Operation accepting two sets of rows and returns the union of the sets, eliminating duplicates.

UNPIVOT

Operation that rotates data from columns into rows.

VIEW

Operation performing a view's query and then returning the resulting rows to another operation.

7.3 DISTRIBUTION Column of PLAN_TABLE

The DISTRIBUTION column indicates the method used to distribute rows from producer query servers to consumer query servers.

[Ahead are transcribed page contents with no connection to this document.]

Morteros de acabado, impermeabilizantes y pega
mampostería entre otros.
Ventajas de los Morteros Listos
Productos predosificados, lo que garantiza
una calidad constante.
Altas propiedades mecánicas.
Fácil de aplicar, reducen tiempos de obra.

Table 7-3 Values of DISTRIBUTION Column of the PLAN_TABLE

DISTRIBUTION Text Description

PARTITION (ROWID)

Maps rows to query servers based on the partitioning of a table or index using the rowid of the row to UPDATE/DELETE.

PARTITION (KEY)

Maps rows to query servers based on the partitioning of a table or index using a set of columns. Used for partial partition-wise join, PARALLEL INSERT, CREATE TABLE AS SELECT of a partitioned table, and CREATE PARTITIONED GLOBAL INDEX.

HASH

Maps rows to query servers using a hash function on the join key. Used for PARALLEL JOIN or PARALLEL GROUP BY.

RANGE

Maps rows to query servers using ranges of the sort key. Used when the statement contains an ORDER BY clause.

ROUND-ROBIN

Randomly maps rows to query servers.

BROADCAST

Broadcasts the rows of the entire table to each query server. Used for a parallel join when one table is very small compared to the other.

QC (ORDER)

The QC consumes the input in order, from the first to the last query server. Used when the statement contains an ORDER BY clause.

QC (RANDOM)

The QC consumes the input randomly. Used when the statement does not have an ORDER BY clause.